Israel takes pride in being one of the few nations on Earth capable of both producing satellites and launching them into space — in Israel's case, on Shavit rockets from its Palmahim missile test site, south of Tel Aviv.
Yet, as Thursday's Cape Canaveral explosion of a Falcon 9 rocket with the Israeli AMOS-6 satellite it was carrying shows, Israel's aerospace industry is far from being independent. It relies on the success of the global industry, which itself is facing technological and economic challenges, and a cloudy future as the technological and commercial centers of gravity move to the private sector.
Though the cause of Thursday's explosion during testing has not yet been determined, it is not a rare event. Satellites have been sent into space for nearly six decades, but the process remains far from secure.
In 2015 alone, there were five abortive launchings, out of 86. One of them was a rocket similar to the one that exploded on Thursday.

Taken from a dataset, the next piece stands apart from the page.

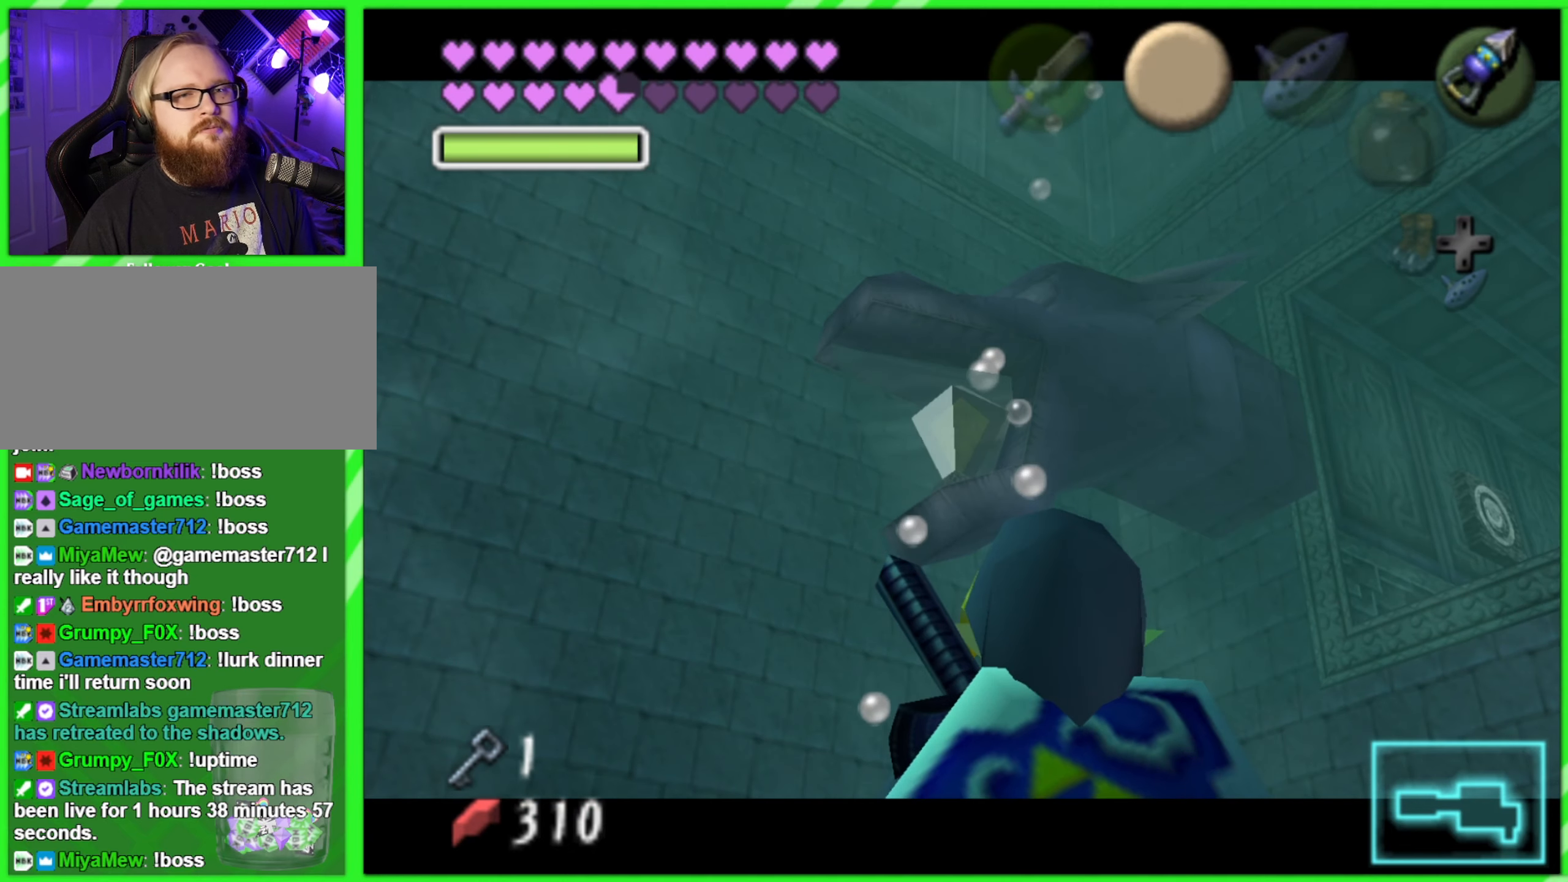
{"buttons": [], "left_stick": "center", "events": []}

While the global aerospace industry is prepared to absorb frequent losses of rockets and satellites, the explosion of AMOS-6 occurred at a critical juncture for Israel's aerospace industry.
AMOS-6, manufactured by Israel Aerospace Industries for Spacecom, which operates the AMOS series of satellites, was supposed to replace the aging AMOS-2 and the more recent AMOS-5. The latter has been out of service since communications were lost with it last year, only four years after it was launched.
The vacuum created by Thursday's disaster raises a question about Spacecom's purchase by the Chinese Xinwei Technology Group.
The success of the new satellite was one of the conditions of the deal. Its fate may entail headaches for Spacecom's main clients — the leading Israeli telecommunications firms Bezeq and Yes.
The defense establishment funded the production of the successful Ofek photographic satellites, and launched most of them from Palmahim.
Aside from the United States, Russia and China, no other country has military communications satellites. Nations much larger and wealthier than Israel rely on purchasing time on civilian satellites for intelligence and military surveillance.
Until now, the synergy between Israel Aerospace Industries, which manufactured the satellites, and Spacecom — which ordered them, managed them and sold their services — has not been bad.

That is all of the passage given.